Réfugiés. Alors qu'on compte en France moins de demandeurs d'asile qu'à la fin des années quatre-vingt, la condition qui leur est le plus souvent réservée atteint un niveau de dégradation inacceptable. Le 23 mars 2002, à l'initiative de la Coordination pour le droit d'asile, environ 500 personnes, représentant une centaine d'organisations et une cinquantaine de départements, ont lancé un appel aux pouvoirs publics et à l'opinion pour qu'une réforme globale de la politique d'asile soit au plus vite engagée, sur la base des "dix conditions pour un réel droit d'asile en France".

Déclaration sur les défenseurs des droits humains. Une version abrégée est dès maintenant disponible.

Crise du 11 septembre. Les numéros de fax qui ont été donnés pour Colin Powell et pour Kathleen H. Sawyer sont erronés. Les bons numéros sont pour Colin Powell le 001 202 647 2283 et pour K. Hawk Sawyer le 001 202 514 6878.

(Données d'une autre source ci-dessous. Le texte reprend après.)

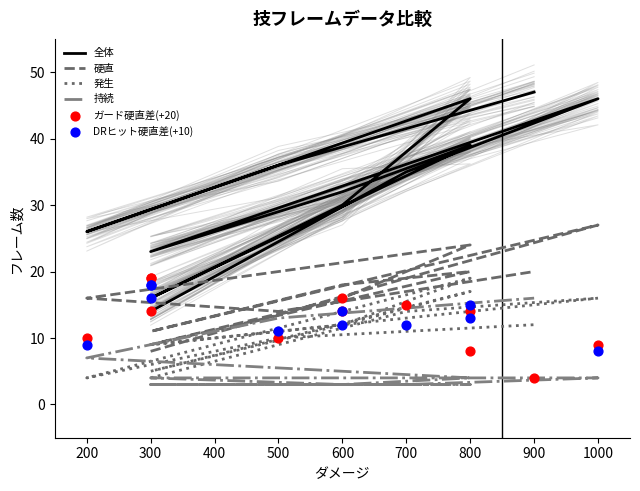

Which series has the widest spread of Y values?

全体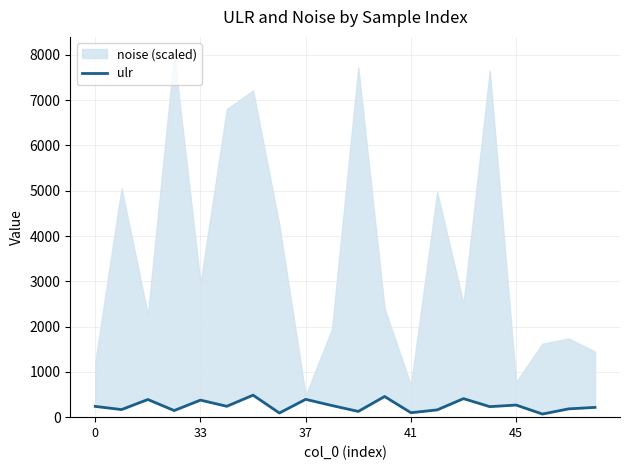

At which category does the chart reach its minimum across all series?

17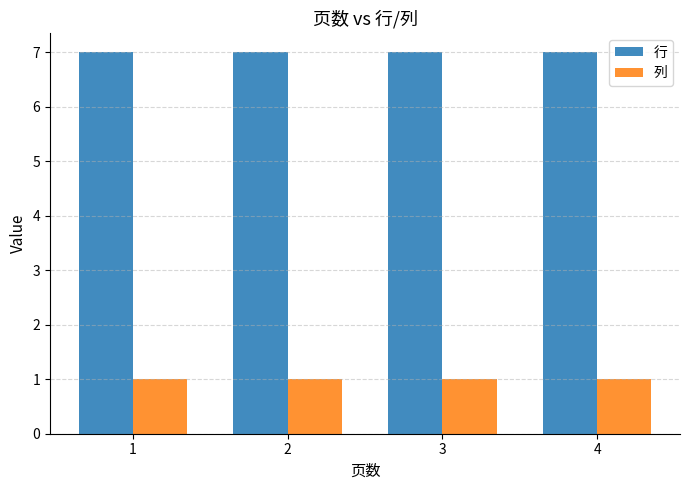

What is the value of the 列 bar at the 1st from the left?

1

Très bonne nouvelle ! Le 28 mars 2002, Amnesty International est devenue une association légale en Turquie.

République démocratique du Congo. De nombreuses personnes ayant envoyé des lettres d'intervention dans ce pays ont reçu des demandes d'aide financière d'origine indéterminée. Prudence !
De façon générale, la même prudence est de mise concernant les "chaînes" et les propositions d'actions qui arrivent par internet et dans lesquelles sont mentionnées Amnesty, mais qui ne proviennent pas d'Amnesty.

La Coordination Jeunes organise deux événements les 26 et 28 mai pour faire connaître AI au Trianon et au Zénith à Paris.

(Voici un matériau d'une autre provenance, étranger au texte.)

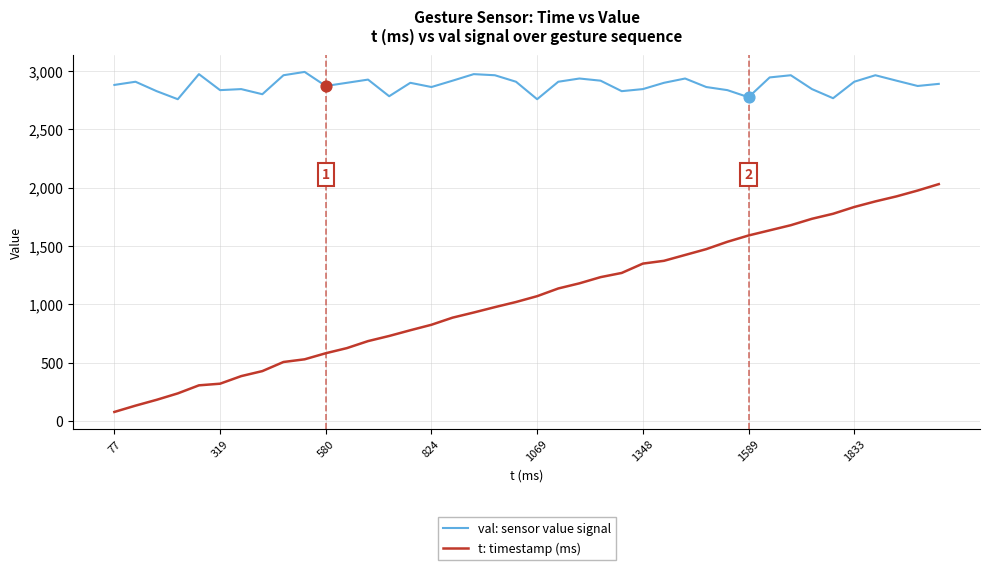

Which series has the largest range (max minus min)?

t: timestamp (ms)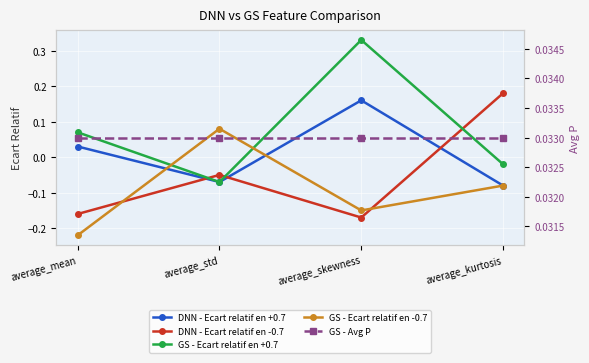

Reading left to right, transcribe all the data shown in this chart.

DNN - Ecart relatif en +0.7: average_mean=0.0	average_std=-0.1	average_skewness=0.2	average_kurtosis=-0.1
DNN - Ecart relatif en -0.7: average_mean=-0.2	average_std=-0.1	average_skewness=-0.2	average_kurtosis=0.2
GS - Ecart relatif en +0.7: average_mean=0.1	average_std=-0.1	average_skewness=0.3	average_kurtosis=-0.0
GS - Ecart relatif en -0.7: average_mean=-0.2	average_std=0.1	average_skewness=-0.1	average_kurtosis=-0.1
GS - Avg P: average_mean=0.0	average_std=0.0	average_skewness=0.0	average_kurtosis=0.0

Après Besançon. Parmi les résolutions, qui paraîtront dans la prochain numéro du "Bulletin interne", il faut rappeler que le Congrès a décidé de ne pas demander de ne pas agir contre les violations individuelles des droits humains en France et de ne pas mener des activités de recherche sur ces mêmes violations. Par contre, le Congrès a accepté que la section se dote d'un programme de promotion et de défense des droits humains dans notre pays et se donne les moyens de publier un rapport périodique sur la France et les droits humains en matière de politique intérieure et extérieure.
Le Congrès a également rejeté la résolution remettant en cause la participation d'AI aux Gay Prides qui se déroulent dans diverses villes. La Commission Homosexualité et Droits Humains rappelle que ces manifestations sont une occasion pour AI de faire connaître ses préoccupations et ses actions dans le domaine de la non-discrimination auprès d'un large public, mais cela ne signifie pas qu'elle s'associe aux revendications qui sortent de son mandat. D'après elle, la participation d'AI a des retombées très positives auprès du public et des médias, encore accrues par l'aspect festif de ces manifestations. 

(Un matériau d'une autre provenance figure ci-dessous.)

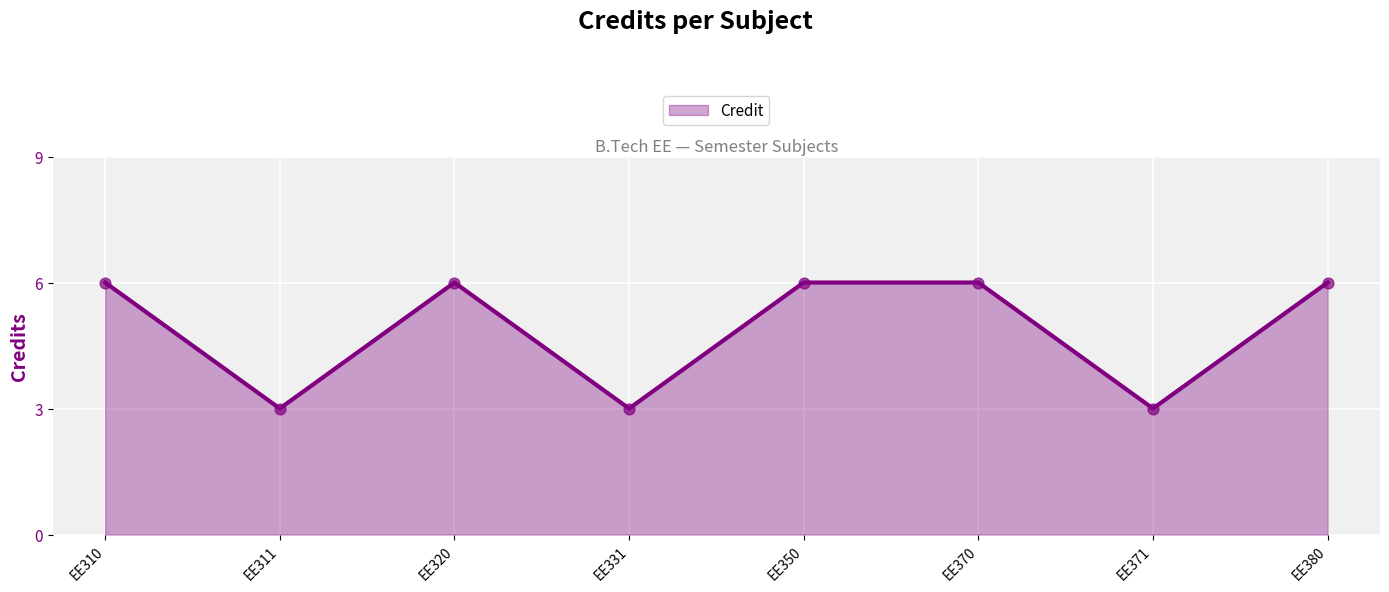

Which has a higher value, EE380 or EE311?

EE380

Cour pénale internationale. (CPI) Les États-Unis se sont retirés le 6 mai du traité de la CPI qu'ils avaient signé dans un premier temps. Dans la lettre qu'ils ont envoyée aux Nations Unies, ils déclarent qu'ils ne sont soumis par conséquent à aucune obligation en découlant. Ils renoncent également à leur engagement de ne rien faire pour gêner "les buts et les objectifs" du traité. La raison de ce retrait est la crainte que la CPI pourrait permettre à des adversaires des États-Unis de traduire en justice des militaires américains participant à des opérations militaires à l'étranger.
Cette crainte étant partagée par beaucoup d'autres états, le retrait des États-Unis est susceptible de fournir un exemple des plus regrettables.